The Arbitration & Conciliation Act, 1996 is divided into three parts as-

  • Part I of the act is a reproduction of the Model Law which deals with rules regarding practice and procedure before the arbitral tribunal.
  • Part II deals with the recognition and enforcement of foreign awards. Part II is divided into two chapters.
    • Chapter I concerns award made pursuant to agreements under the New York Convention.
    • Chapter II deals with the enforcement of foreign awards under the Geneva Convention.
  • Part III deals with conciliation proceedings.

Difference between the 1940 Act and the 1996 Act

 

The Arbitration & Conciliation Act, 1940

The Arbitration & Conciliation Act, 1996

It conferred wide discretion on the courts and very little on the arbitral tribunal itself.

It limits the judicial intervention and broadens the scope of the powers vested with the arbitral tribunal 

It places heavy reliance on the courts to ensure that arbitration proceedings are conducted in a particular manner

It places heavy reliance on the arbitral tribunal to ensure proceedings may continue without placing unnecessary reliance on the overburdened judiciary

It only concerns with domestic arbitration proceedings

It concerns with domestic arbitration, international arbitration and enforcement of foreign tribunal award 

It does not give freedom to the parties and impose a number of regulations over them

It gives freedom to the parties and do not impose any regulations over them

It had no real powers but rather acts as a proxy for the court

The principle of competence-competence plays a pivotal role in the scheme of the new act

The arbitral tribunal does not have the power to pass interim order against the party

The arbitral tribunal has the power to pass the interim order against the party

It was based upon the English Arbitration Act, 1934 which prevailed in the British

It is based upon the UNCITRAL.

Conclusion

As Nani Palkhiwala said a court of law is like an ancient castle, constantly under repair.

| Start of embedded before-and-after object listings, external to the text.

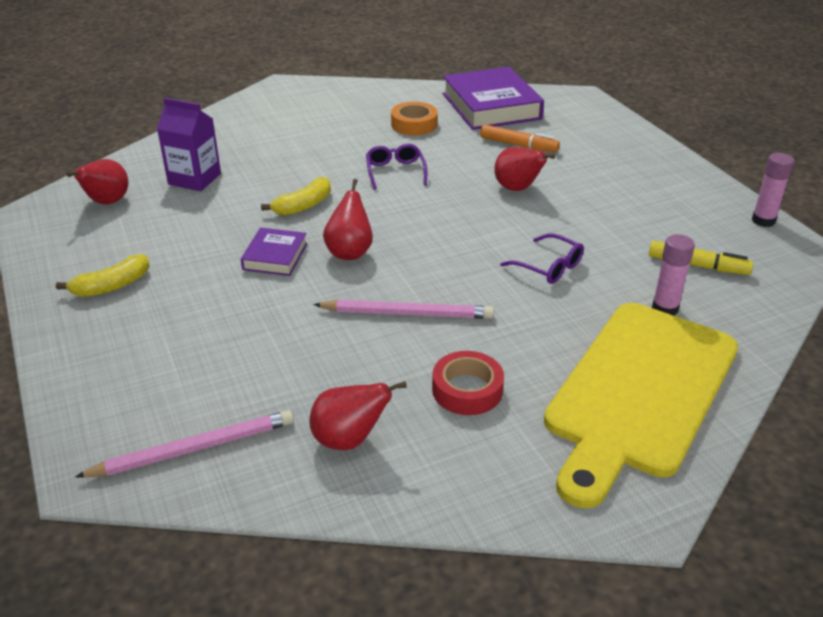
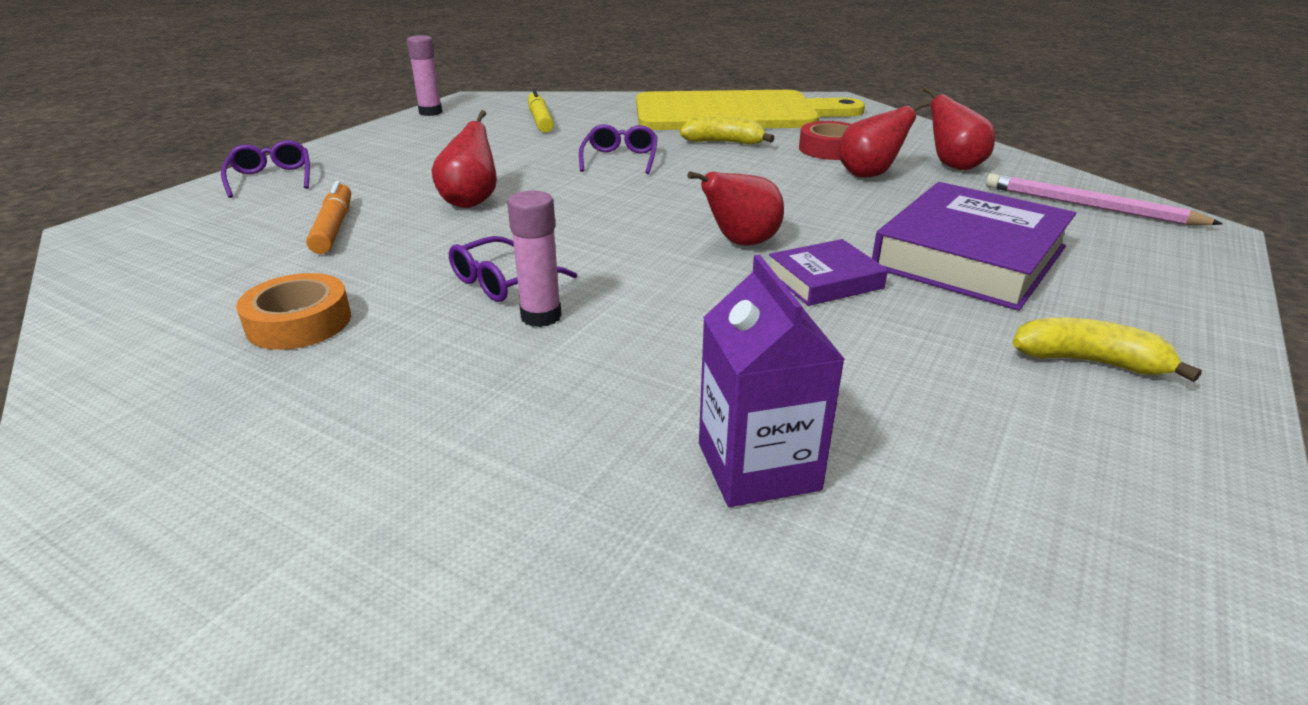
camera: 125 degrees left, 5 degrees down
(107, 202) = (993, 534): red pear -> red pear (869, 175)
(303, 205) = (687, 311): yellow banana -> yellow banana (724, 142)
(407, 313) = (787, 188): pink pencil -> none
(491, 106) = (174, 280): purple book -> purple book (969, 257)
(627, 140) = (271, 178): none -> purple glasses
(665, 308) = (622, 120): pink glue stick -> pink glue stick (541, 316)

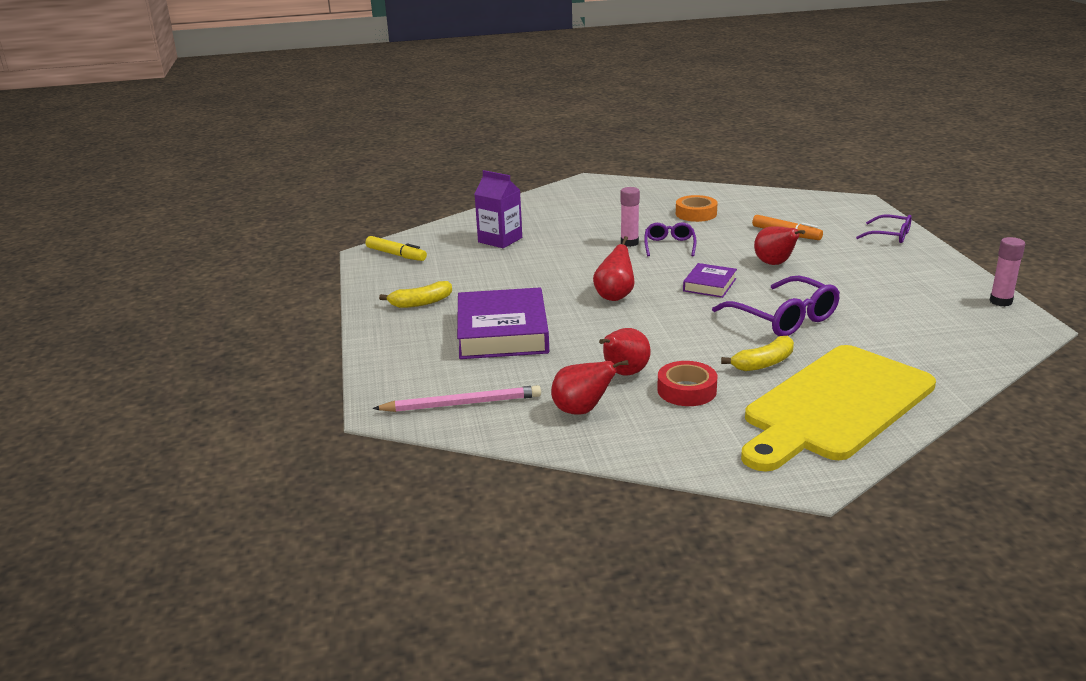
camera: 140 degrees right, 5 degrees down
(540, 120) = (923, 328): yellow marker -> yellow marker (396, 255)
(620, 159) = (785, 319): purple glasses -> purple glasses, size x1.69
(825, 280) = (553, 294): purple book -> purple book (709, 285)

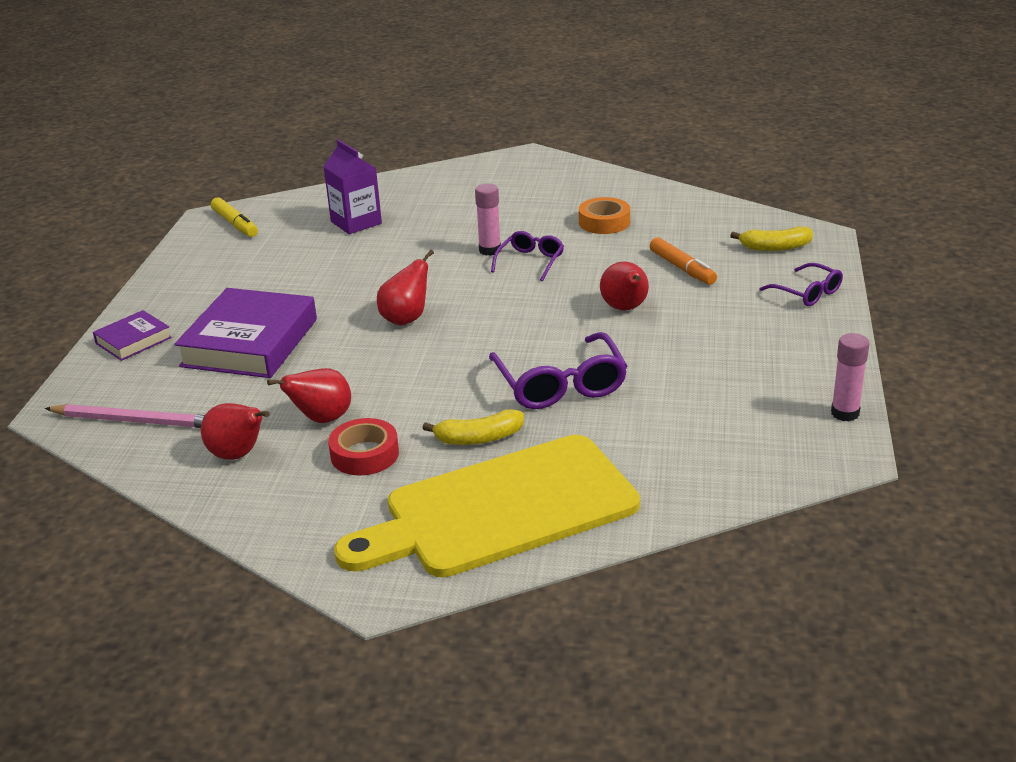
camera: 20 degrees right, 5 degrees up
(421, 303) = (205, 290): yellow banana -> yellow banana (775, 247)
(709, 285) = (522, 323): purple book -> purple book (133, 340)

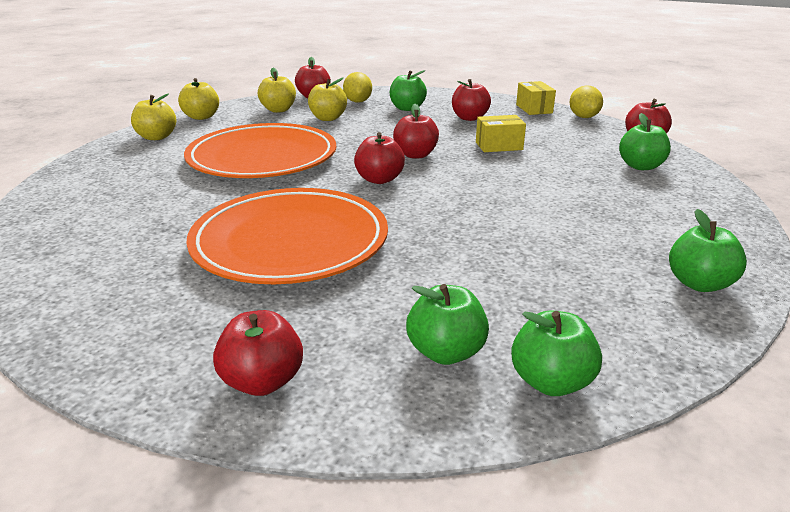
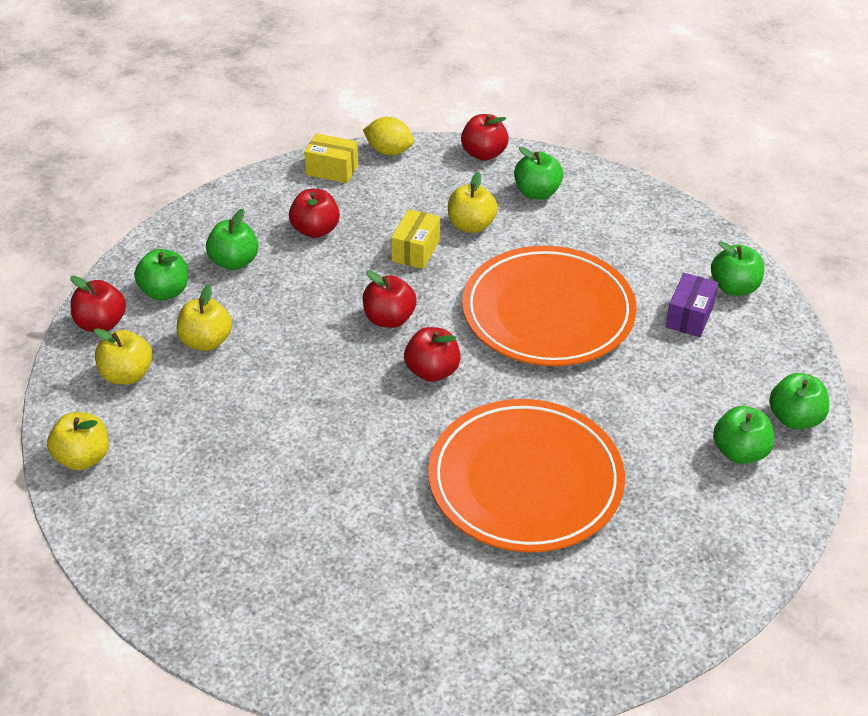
camera: 60 degrees left, 15 degrees up
(157, 137) = (131, 521): yellow apple -> yellow apple (471, 225)
(262, 158) = (296, 440): orange plate -> orange plate (548, 312)
(262, 381) = (722, 557): red apple -> none
(358, 101) = (165, 292): yellow lemon -> green apple
(610, 268) = (689, 316): none -> purple box

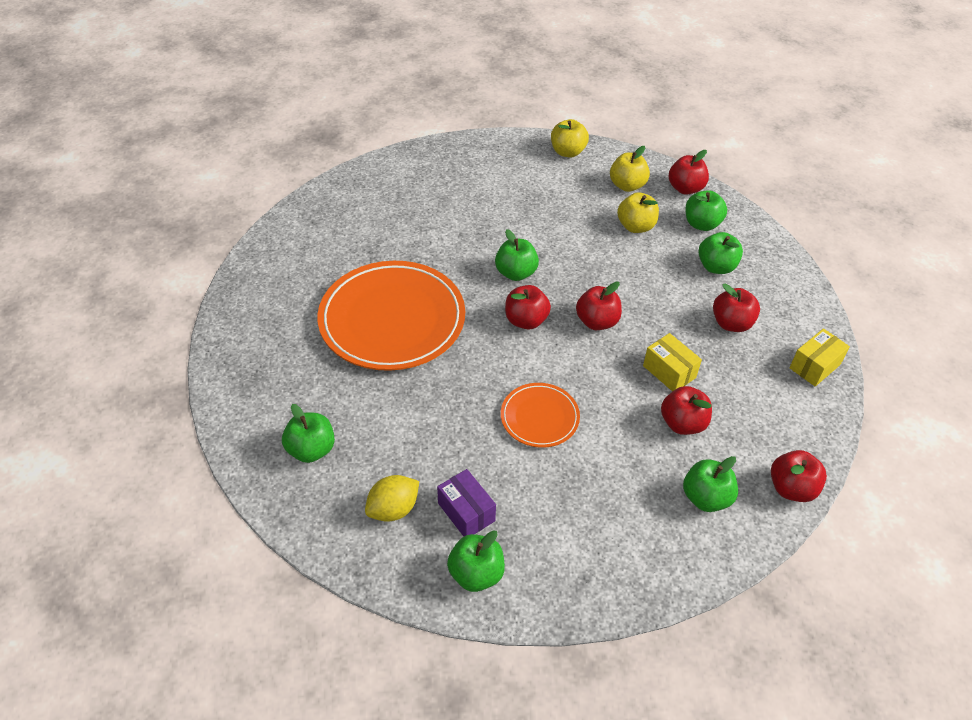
camera: 120 degrees right, 5 degrees up
(389, 151) = (827, 417): yellow lemon -> yellow lemon (393, 509)
(471, 225) = (682, 423): yellow apple -> red apple
(548, 312) = (539, 417): orange plate -> orange plate, size x0.50
(795, 418) = (308, 508): green apple -> green apple (516, 273)

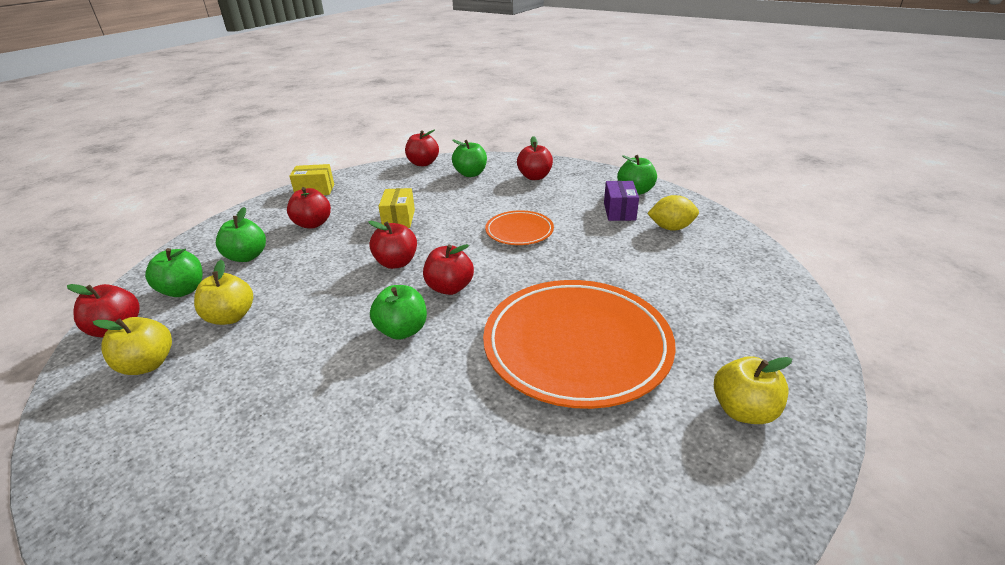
camera: 140 degrees left, 15 degrees down
(311, 449) = (724, 278): green apple -> none
(568, 152) = (94, 461): yellow apple -> yellow apple (743, 410)
(682, 423) = (434, 198): red apple -> red apple (534, 177)

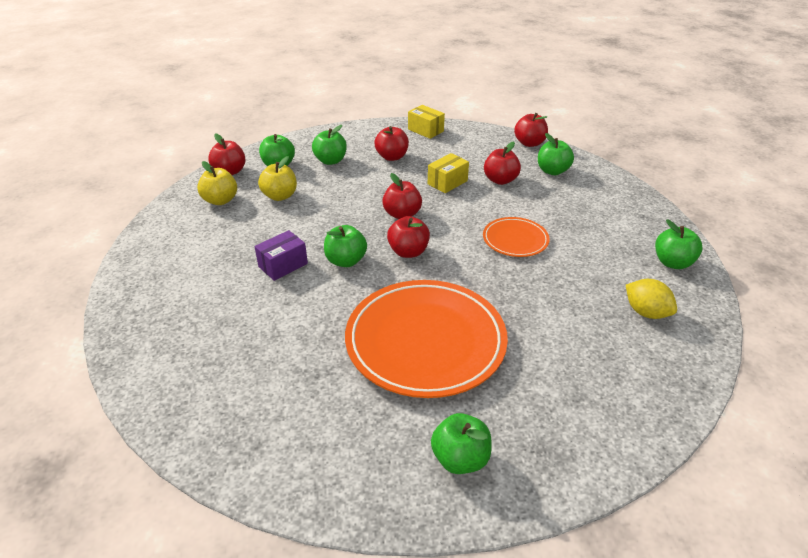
camera: 45 degrees right, 5 degrees up
(534, 177) = (601, 201): red apple -> red apple (500, 180)
(619, 211) = (624, 271): purple box -> purple box (283, 265)
(743, 410) = (460, 459): yellow apple -> green apple

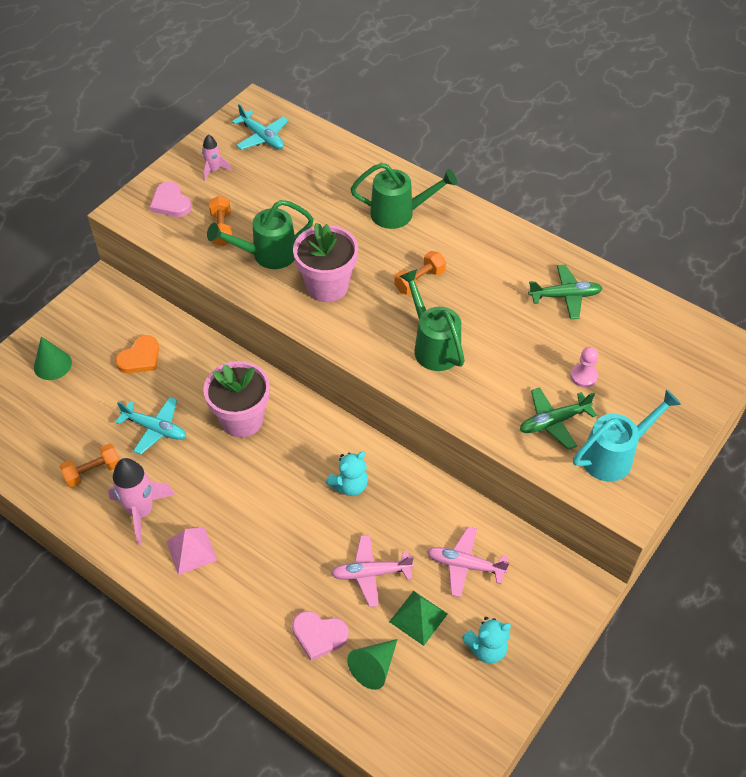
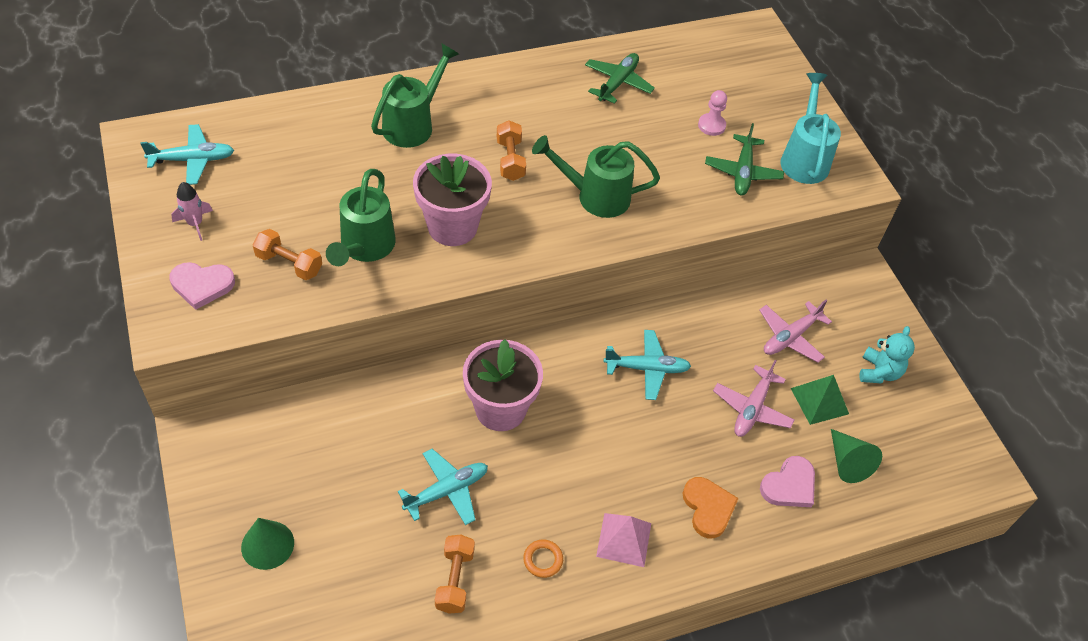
camera: 60 degrees left, 0 degrees up
(140, 358) = (338, 454): orange heart -> orange heart (708, 508)
(141, 511) = (543, 560): pink rocket -> orange ring
(349, 485) = (647, 368): turquoise teddy bear -> turquoise plane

There comes a time when it no longer pays to patch it up and it is better to resort to a new, compact house built on modern lines”. The law of arbitration is continuously evolving and improving day by day in order to provide people with an effective body to resolve their dispute effectively and efficiently and by reducing the burden from the shoulders of the judiciary by introducing latest amendments to the act accordingly as per the need of the society.